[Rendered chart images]
_ _ _ _ _
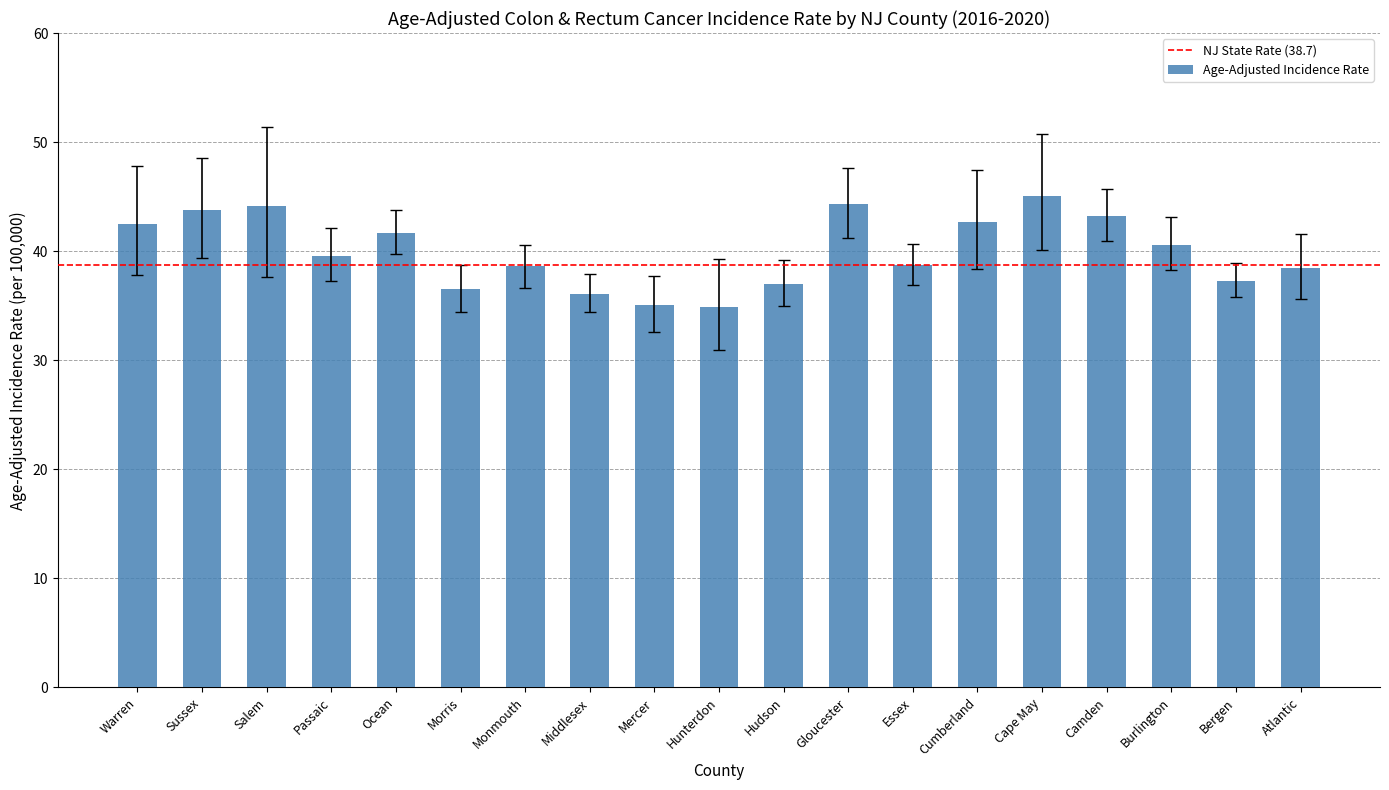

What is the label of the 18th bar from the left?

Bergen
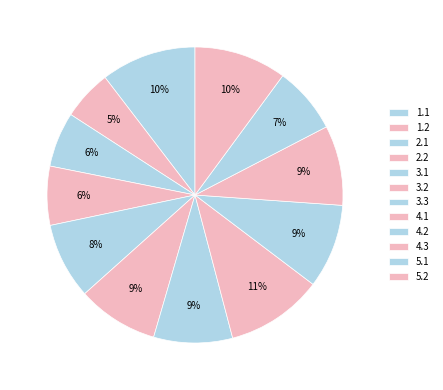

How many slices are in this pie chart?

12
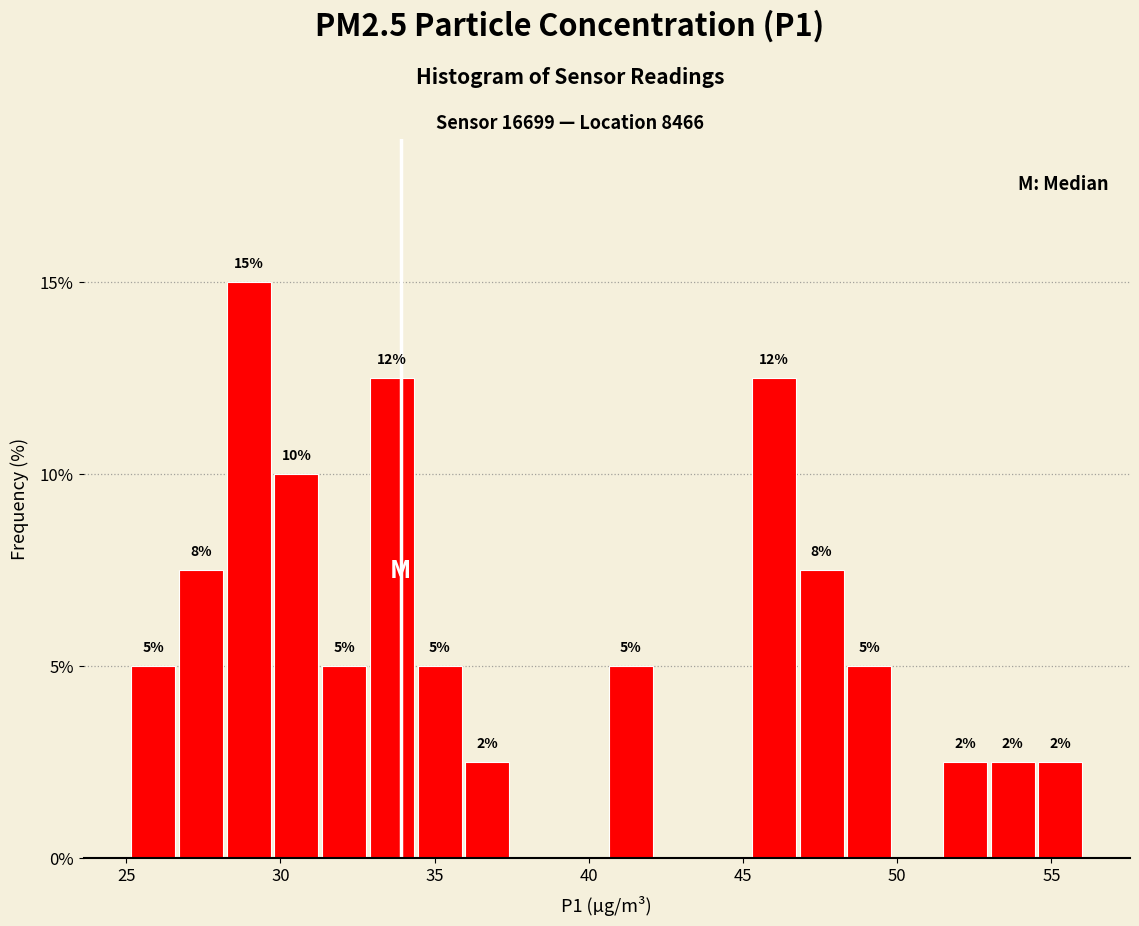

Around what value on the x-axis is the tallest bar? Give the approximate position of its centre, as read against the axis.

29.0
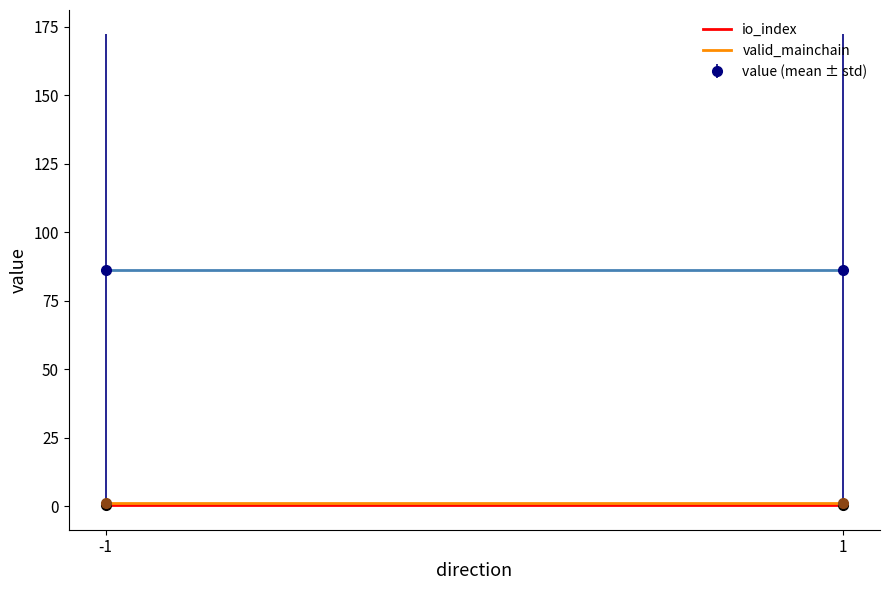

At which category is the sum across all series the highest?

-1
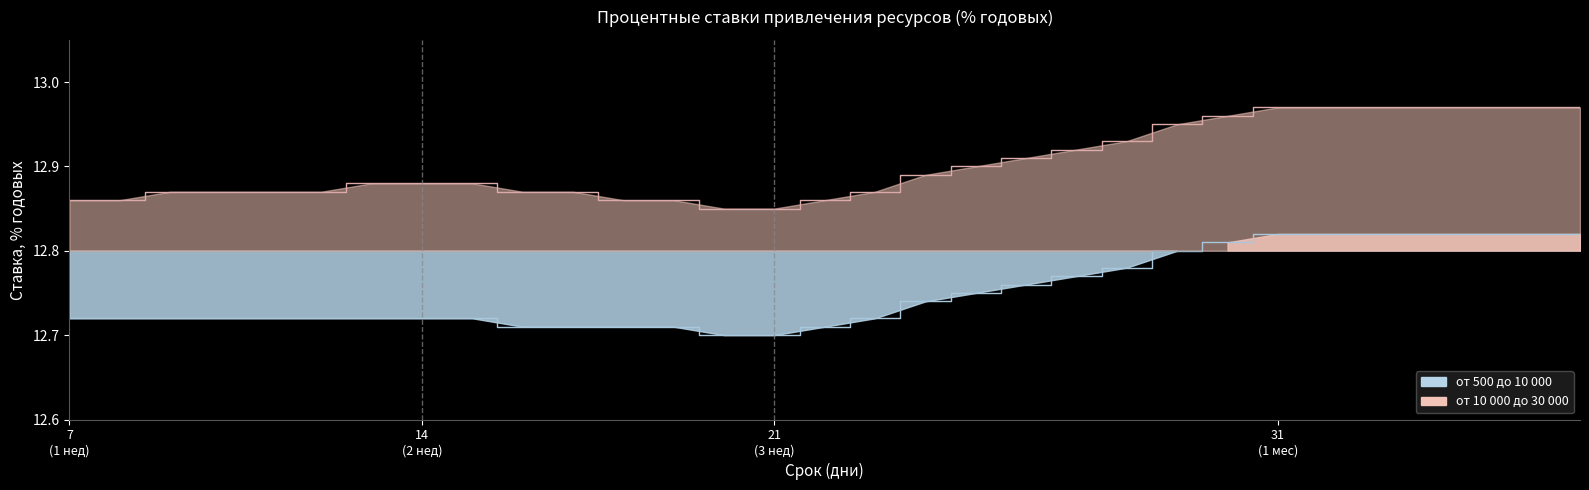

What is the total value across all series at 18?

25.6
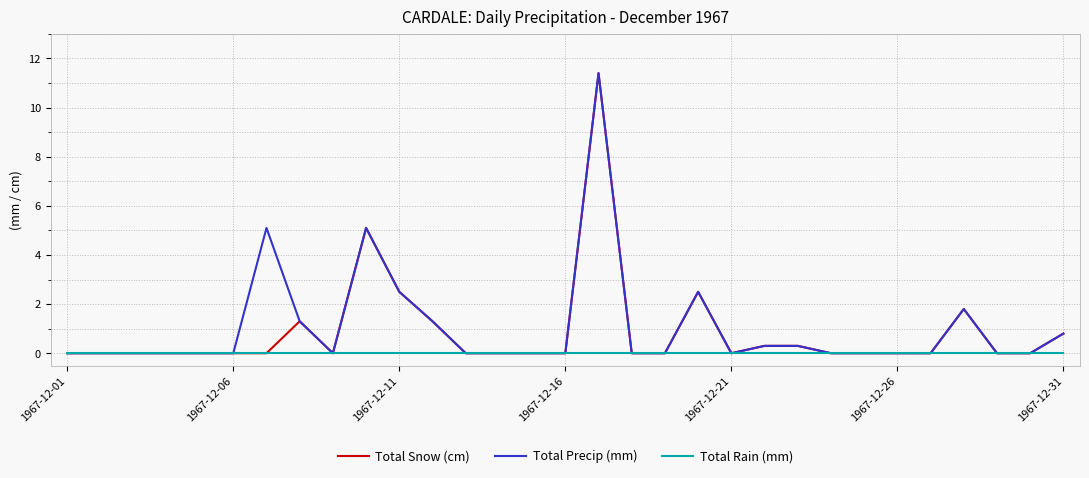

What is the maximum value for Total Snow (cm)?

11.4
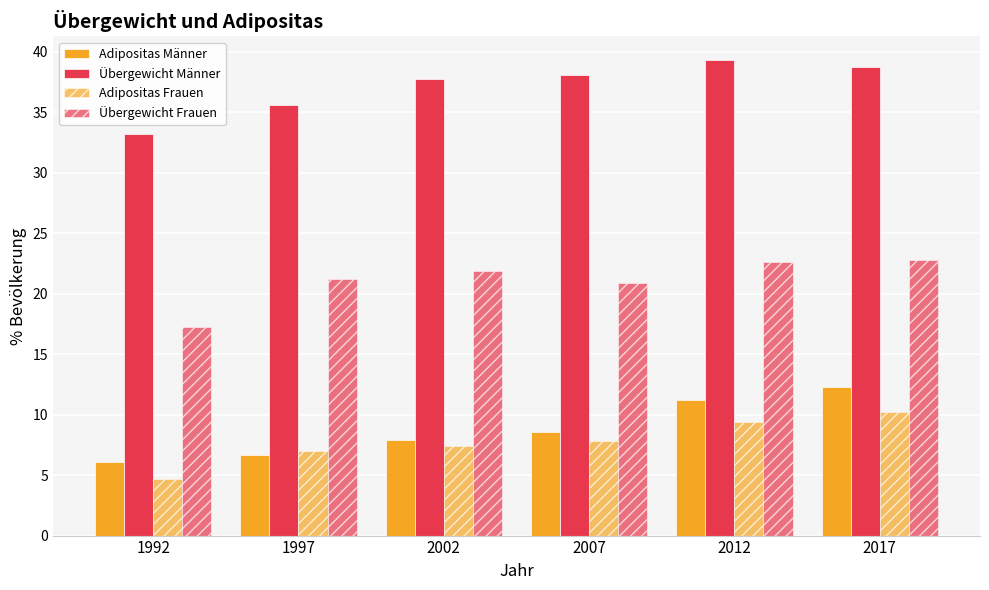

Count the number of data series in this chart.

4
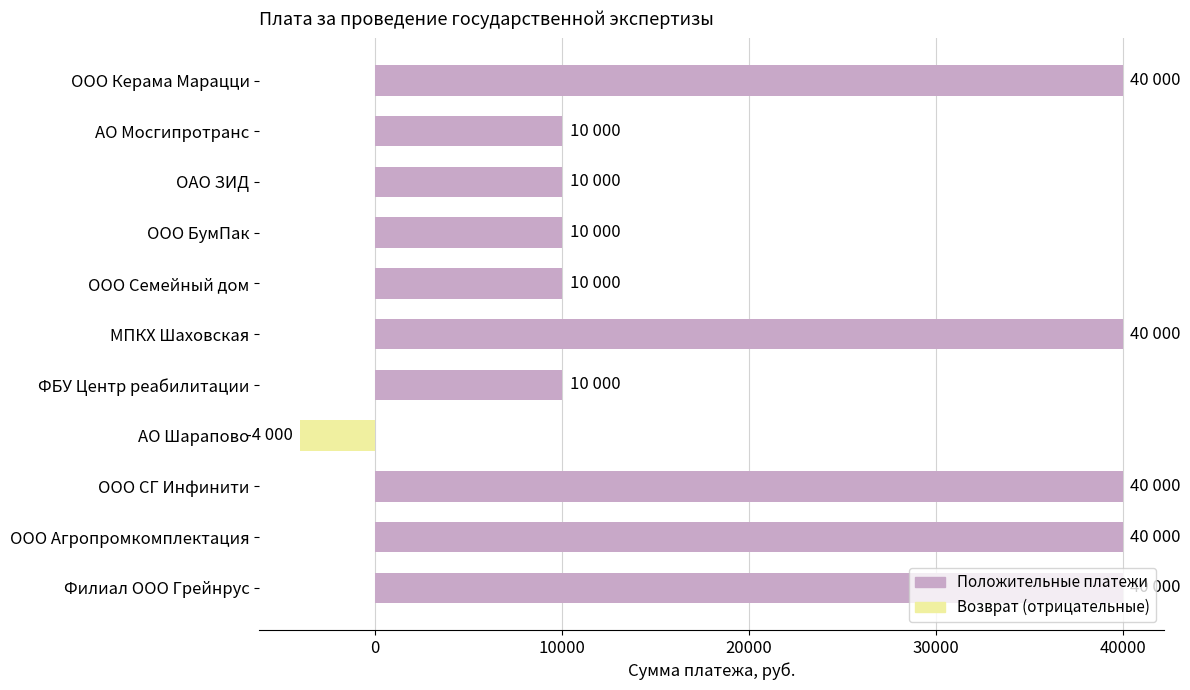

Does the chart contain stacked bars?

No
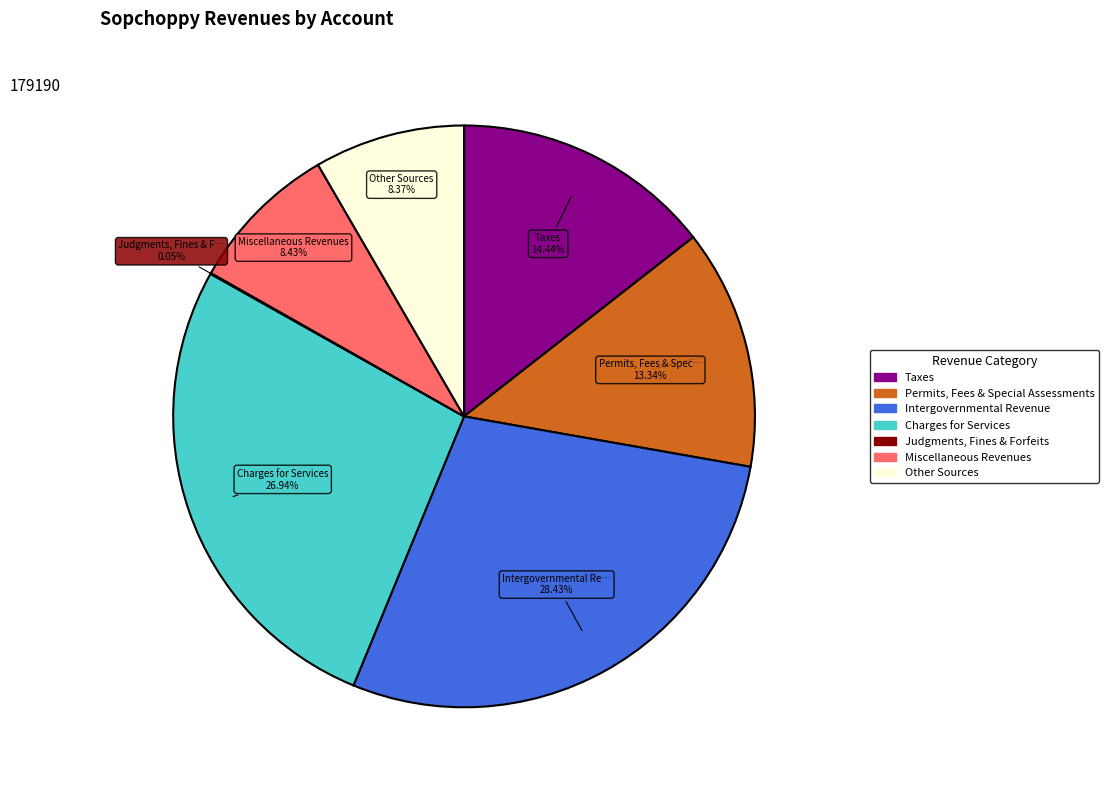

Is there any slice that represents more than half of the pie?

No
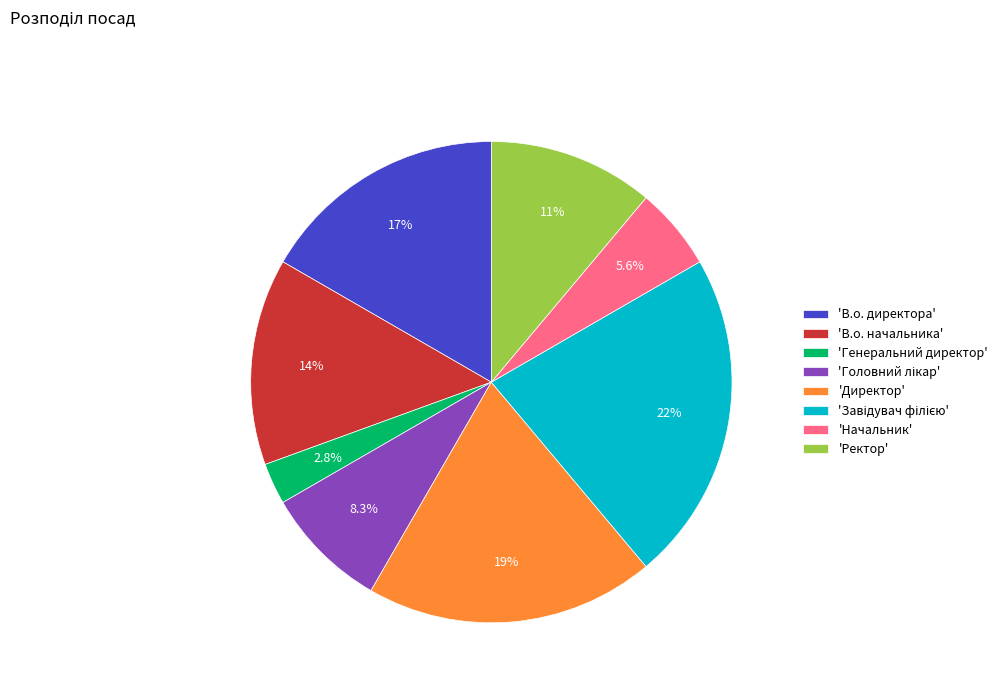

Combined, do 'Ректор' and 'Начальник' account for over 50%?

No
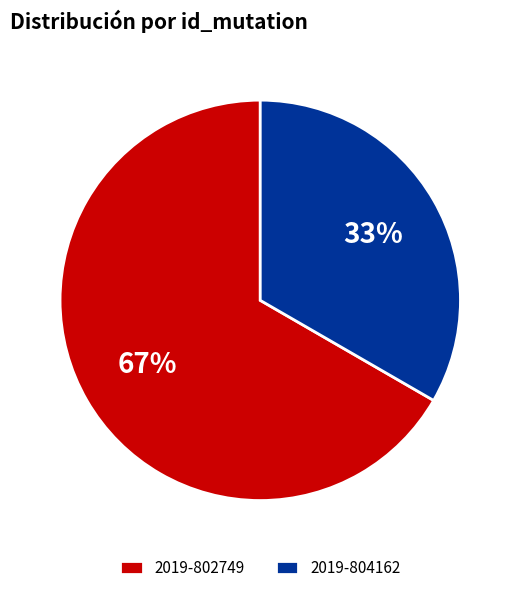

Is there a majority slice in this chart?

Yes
_ _ _ _ _
(Task instructions): Copy the material word for word, from the line containing "What is the total" through the end, and leave the pictures out of your copy.

(Solution to this problem):
What is the total value across all series at 18?

25.6

What is the maximum value for Total Snow (cm)?

11.4

Count the number of data series in this chart.

4

Does the chart contain stacked bars?

No

Is there any slice that represents more than half of the pie?

No

Combined, do 'Ректор' and 'Начальник' account for over 50%?

No

Is there a majority slice in this chart?

Yes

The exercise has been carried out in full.